§ Text excerpt:
=== Section Start ===

DMI Blog

Amy Traub

Who is Erisa, and why won’t she let me see a doctor?

One of the most maddening aspects of the nation’s current financial crisis is how many people saw the problems brewing, but were prevented from doing anything about it. Dozens of states acted over the years to ban the predatory lending at the heart of the mortgage crisis, only to have their laws pre-empted by the federal government. As Progressive States Network explains, the Federal Reserve both failed to implement federal legislation intended to rein in predatory lending and insisted that the existence of the federal law meant states couldn’t act on their own. Today we’re living with the results.

And we’re seeing something similar happen with health care. In 2006, Maryland passed a law requiring the state’s very largest employers to provide their employees with health coverage or pay into a state health fund. The law targeted Wal-Mart, which was raking in profits even as it advised employees to rely on the state Medicaid system for their medical needs. Courts struck down Maryland’s Fair Share for Health Care law arguing that it conflicted with ERISA, the federal law governing health and retirement plans. A similar thing happened in Nassau County, New York. Washington isn’t solving the nation’s health care crisis, but it is blocking states and cities from acting on their own.

But on this front we get a bit of good news in an otherwise gloomy week: a Federal Appeals court overturned a lower court ruling against San Francisco’s pioneering health plan.

The new verdict? Healthy San Francisco, which requires businesses with more than 20 employees to provide health coverage to employees or pay into a city fund that provides medical care at public and private hospitals does not violate ERISA. That means 25,000 San Franciscans who used to be uninsured can continue getting health care and the city can continue its efforts to sign up more residents. (For a really in-depth look at the city policy, click here) The ruling provides support for other states and cities to demand employer support for their own health plans. In the meantime, the Golden Gate Restaurant Association, which opposes the bill, may appeal all the way to the Supreme Court.

On health care, the real solution is federal action, not a patchwork of state and city laws. But whether it’s fair lending, health coverage, or regulations of dangerous consumer goods, the least we can do is give local governments the ability to solve problems where the federal government won’t. That means stopping the pre-emption of state and local laws except where Congress specifically states that pre-emption is intended. DMI Civil Justice Fellow Kia Franklin has more to say on that.

Amy Traub: Author Bio | Other Posts
Posted at 3:02 PM, Oct 02, 2008 in Cities | Civil Justice | Health Care
Permalink | Email to Friend | Comments (2)


Comments

I think this essay and the one by Kia Franklin it links to
oversimplify a complex problem. Federal preemption of state law is not, in and of itself, good or evil. Instead, it's a principle to prevent patch-work state-by-state social solutions where Congress has acted to create a national scheme.

Congress has been in the hands of extreme right-wing Republicans for 14 of the last 16 years. In many places, progressives have turned to state legislatures to address social crises where Congress -- devoted only to the welfare of the wealthiest -- has declined to act. That strategy has significant weaknesses one of which has been to subject a string of state initiatives to veto by Federal Courts. The fault lies less in our courts than in our political weakness in Congress. (It is course possible, current polls seems to tell us, that this weakness may soon end.)

=== Section End ===

§ Exercise details:
According to the blog post, what size of business does Healthy San Francisco require to provide health coverage to employees or pay into a city fund?

§ Data extracts:
=== Section Start ===

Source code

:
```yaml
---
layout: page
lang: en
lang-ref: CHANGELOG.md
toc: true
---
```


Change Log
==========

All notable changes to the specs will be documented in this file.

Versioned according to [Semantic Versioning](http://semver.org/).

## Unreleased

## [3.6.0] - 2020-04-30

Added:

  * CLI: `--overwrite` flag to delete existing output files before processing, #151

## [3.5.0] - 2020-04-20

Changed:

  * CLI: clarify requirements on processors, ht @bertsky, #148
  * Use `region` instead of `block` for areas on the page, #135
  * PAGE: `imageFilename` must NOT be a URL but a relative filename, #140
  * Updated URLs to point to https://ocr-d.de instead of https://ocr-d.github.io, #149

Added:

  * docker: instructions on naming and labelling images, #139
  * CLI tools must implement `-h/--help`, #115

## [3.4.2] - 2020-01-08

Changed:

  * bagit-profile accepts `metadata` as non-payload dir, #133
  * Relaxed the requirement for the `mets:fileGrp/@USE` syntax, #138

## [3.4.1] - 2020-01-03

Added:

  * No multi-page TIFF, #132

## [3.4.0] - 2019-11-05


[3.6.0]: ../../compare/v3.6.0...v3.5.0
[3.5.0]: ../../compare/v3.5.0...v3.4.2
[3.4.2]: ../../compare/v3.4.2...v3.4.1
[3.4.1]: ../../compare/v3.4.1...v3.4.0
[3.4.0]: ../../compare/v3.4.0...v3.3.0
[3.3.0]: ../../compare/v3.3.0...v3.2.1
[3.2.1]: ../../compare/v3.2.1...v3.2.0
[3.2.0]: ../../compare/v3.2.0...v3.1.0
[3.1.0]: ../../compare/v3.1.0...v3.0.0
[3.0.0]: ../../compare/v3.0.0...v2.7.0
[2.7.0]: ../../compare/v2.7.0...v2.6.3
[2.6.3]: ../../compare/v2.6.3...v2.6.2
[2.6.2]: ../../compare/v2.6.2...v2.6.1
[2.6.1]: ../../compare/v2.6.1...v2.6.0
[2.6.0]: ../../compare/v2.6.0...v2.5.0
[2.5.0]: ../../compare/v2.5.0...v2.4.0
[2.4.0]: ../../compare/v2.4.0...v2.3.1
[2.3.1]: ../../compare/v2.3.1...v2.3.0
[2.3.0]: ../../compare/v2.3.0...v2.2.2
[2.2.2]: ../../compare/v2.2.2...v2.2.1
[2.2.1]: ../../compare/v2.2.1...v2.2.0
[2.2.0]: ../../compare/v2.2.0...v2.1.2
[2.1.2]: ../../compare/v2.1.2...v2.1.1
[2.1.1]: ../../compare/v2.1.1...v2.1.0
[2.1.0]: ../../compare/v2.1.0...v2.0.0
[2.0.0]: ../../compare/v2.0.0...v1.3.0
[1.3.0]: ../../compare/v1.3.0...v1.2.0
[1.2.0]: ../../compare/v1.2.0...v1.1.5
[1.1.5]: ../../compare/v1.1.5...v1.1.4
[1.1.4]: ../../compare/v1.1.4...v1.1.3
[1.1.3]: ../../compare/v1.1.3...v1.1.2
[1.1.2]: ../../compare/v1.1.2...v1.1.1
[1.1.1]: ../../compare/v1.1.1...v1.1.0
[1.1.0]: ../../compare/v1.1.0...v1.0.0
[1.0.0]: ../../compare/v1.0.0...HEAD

=== Section End ===

§ Written solution:
Businesses with more than 20 employees.